WHAT IS NEEDED — Nothing should appear in the answer except the line containing "säsong som nyttjas" and the lines following it through the end of the listing, each given exactly.

SUPPLIED DATA —
※ ※ ※

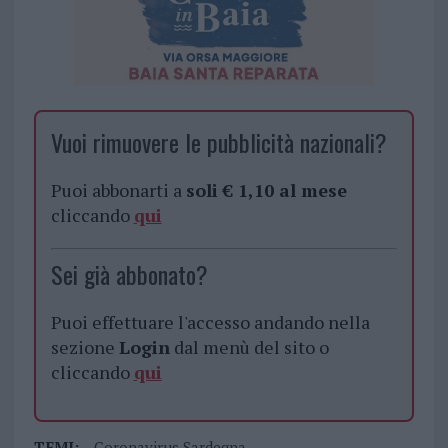
Vuoi rimuovere le pubblicità nazionali?
Puoi abbonarti a
soli € 1,10 al mese
cliccando
qui
Sei già abbonato?
Puoi effettuare l'accesso andando nella
sezione
Login
dal menù del sito o
cliccando
qui
TEMI:
Coronavirus Sardegna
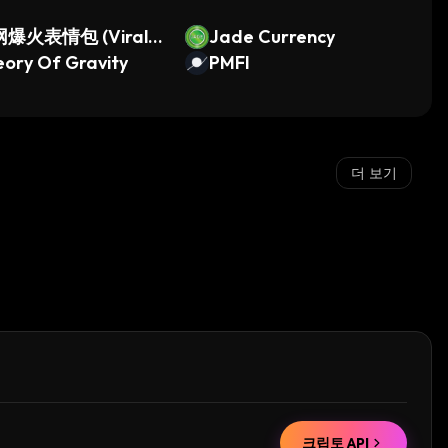
爆火表情包 (Viral E
Jade Currency
i Pack)
ory Of Gravity
PMFI
더 보기
크립토 API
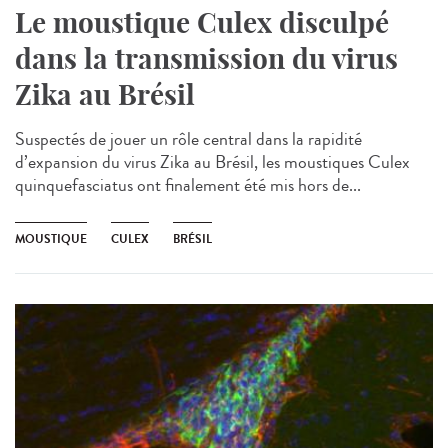
Le moustique Culex disculpé
dans la transmission du virus
Zika au Brésil
Suspectés de jouer un rôle central dans la rapidité
d’expansion du virus Zika au Brésil, les moustiques Culex
quinquefasciatus ont finalement été mis hors de...
MOUSTIQUE
CULEX
BRÉSIL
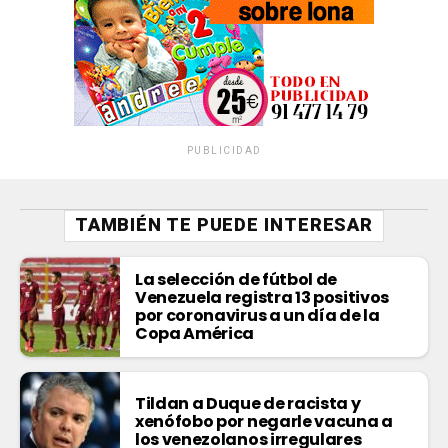
PUBLICIDAD
TAMBIÉN TE PUEDE INTERESAR
La selección de fútbol de
Venezuela registra 13 positivos
por coronavirus a un día de la
Copa América
Tildan a Duque de racista y
xenófobo por negarle vacuna a
los venezolanos irregulares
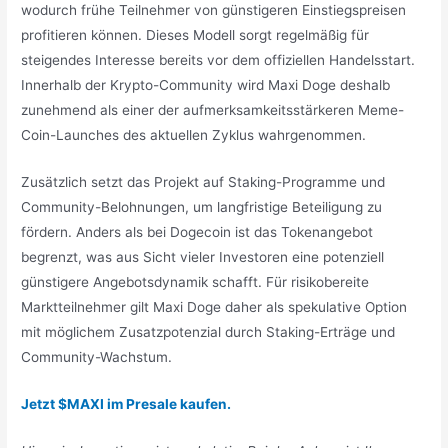
wodurch frühe Teilnehmer von günstigeren Einstiegspreisen
profitieren können. Dieses Modell sorgt regelmäßig für
steigendes Interesse bereits vor dem offiziellen Handelsstart.
Innerhalb der Krypto-Community wird Maxi Doge deshalb
zunehmend als einer der aufmerksamkeitsstärkeren Meme-
Coin-Launches des aktuellen Zyklus wahrgenommen.
Zusätzlich setzt das Projekt auf Staking-Programme und
Community-Belohnungen, um langfristige Beteiligung zu
fördern. Anders als bei Dogecoin ist das Tokenangebot
begrenzt, was aus Sicht vieler Investoren eine potenziell
günstigere Angebotsdynamik schafft. Für risikobereite
Marktteilnehmer gilt Maxi Doge daher als spekulative Option
mit möglichem Zusatzpotenzial durch Staking-Erträge und
Community-Wachstum.
Jetzt $MAXI im Presale kaufen.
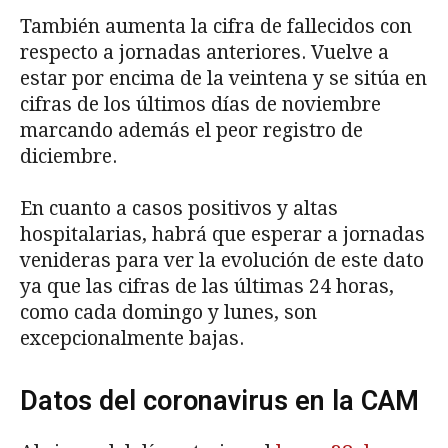
También aumenta la cifra de fallecidos con
respecto a jornadas anteriores. Vuelve a
estar por encima de la veintena y se sitúa en
cifras de los últimos días de noviembre
marcando además el peor registro de
diciembre.
En cuanto a casos positivos y altas
hospitalarias, habrá que esperar a jornadas
venideras para ver la evolución de este dato
ya que las cifras de las últimas 24 horas,
como cada domingo y lunes, son
excepcionalmente bajas.
Datos del coronavirus en la CAM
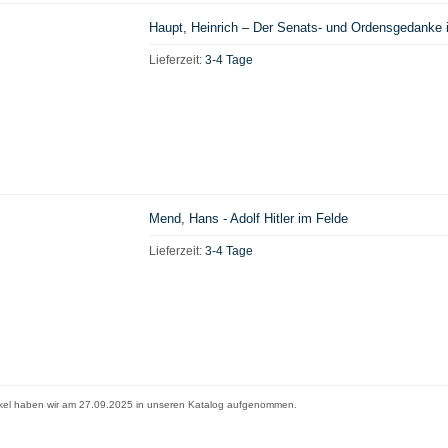
Haupt, Heinrich – Der Senats- und Ordensgedanke i
Lieferzeit:
3-4 Tage
Mend, Hans - Adolf Hitler im Felde
Lieferzeit:
3-4 Tage
ikel haben wir am 27.09.2025 in unseren Katalog aufgenommen.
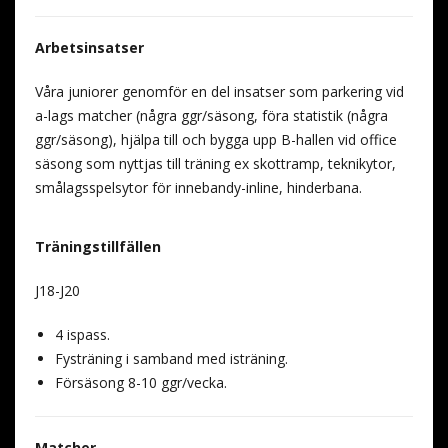
Arbetsinsatser
Våra juniorer genomför en del insatser som parkering vid
a-lags matcher (några ggr/säsong, föra statistik (några
ggr/säsong), hjälpa till och bygga upp B-hallen vid office
säsong som nyttjas till träning ex skottramp, teknikytor,
smålagsspelsytor för innebandy-inline, hinderbana.
Träningstillfällen
J18-J20
4 ispass.
Fysträning i samband med isträning.
Försäsong 8-10 ggr/vecka.
Matcher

※ ※ ※

RESPONSE AREA —
säsong som nyttjas till träning ex skottramp, teknikytor,
smålagsspelsytor för innebandy-inline, hinderbana.
Träningstillfällen
J18-J20
4 ispass.
Fysträning i samband med isträning.
Försäsong 8-10 ggr/vecka.
Matcher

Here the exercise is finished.